[Transcribed page contents]
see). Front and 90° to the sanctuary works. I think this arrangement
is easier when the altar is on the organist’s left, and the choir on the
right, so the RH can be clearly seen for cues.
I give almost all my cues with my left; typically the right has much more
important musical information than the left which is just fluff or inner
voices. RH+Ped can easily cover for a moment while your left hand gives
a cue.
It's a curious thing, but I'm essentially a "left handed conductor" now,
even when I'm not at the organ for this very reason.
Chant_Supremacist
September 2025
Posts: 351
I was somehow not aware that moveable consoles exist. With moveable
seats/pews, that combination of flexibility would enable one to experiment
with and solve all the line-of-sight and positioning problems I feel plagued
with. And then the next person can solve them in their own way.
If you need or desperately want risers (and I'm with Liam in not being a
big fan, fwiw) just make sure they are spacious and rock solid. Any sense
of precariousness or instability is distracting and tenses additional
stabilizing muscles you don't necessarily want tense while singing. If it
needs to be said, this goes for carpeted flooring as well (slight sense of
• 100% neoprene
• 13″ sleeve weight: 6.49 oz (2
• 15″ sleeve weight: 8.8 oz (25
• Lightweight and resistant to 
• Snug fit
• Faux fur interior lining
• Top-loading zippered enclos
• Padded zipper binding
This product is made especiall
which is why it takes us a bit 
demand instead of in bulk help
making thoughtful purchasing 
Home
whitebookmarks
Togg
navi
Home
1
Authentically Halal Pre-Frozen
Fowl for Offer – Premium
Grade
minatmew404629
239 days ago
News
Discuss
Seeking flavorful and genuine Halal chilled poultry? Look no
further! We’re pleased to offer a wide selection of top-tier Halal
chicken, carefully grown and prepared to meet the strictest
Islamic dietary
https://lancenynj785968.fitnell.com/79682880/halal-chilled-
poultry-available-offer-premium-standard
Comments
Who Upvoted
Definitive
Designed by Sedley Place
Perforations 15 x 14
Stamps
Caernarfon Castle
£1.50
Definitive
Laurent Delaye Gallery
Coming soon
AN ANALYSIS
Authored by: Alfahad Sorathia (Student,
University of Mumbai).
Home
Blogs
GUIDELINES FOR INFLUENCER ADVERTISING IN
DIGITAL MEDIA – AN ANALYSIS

Exercise objective — Look through the entries above; copy each line where the string "poultry" appears.

Solution to this task —
Seeking flavorful and genuine Halal chilled poultry? Look no
poultry-available-offer-premium-standard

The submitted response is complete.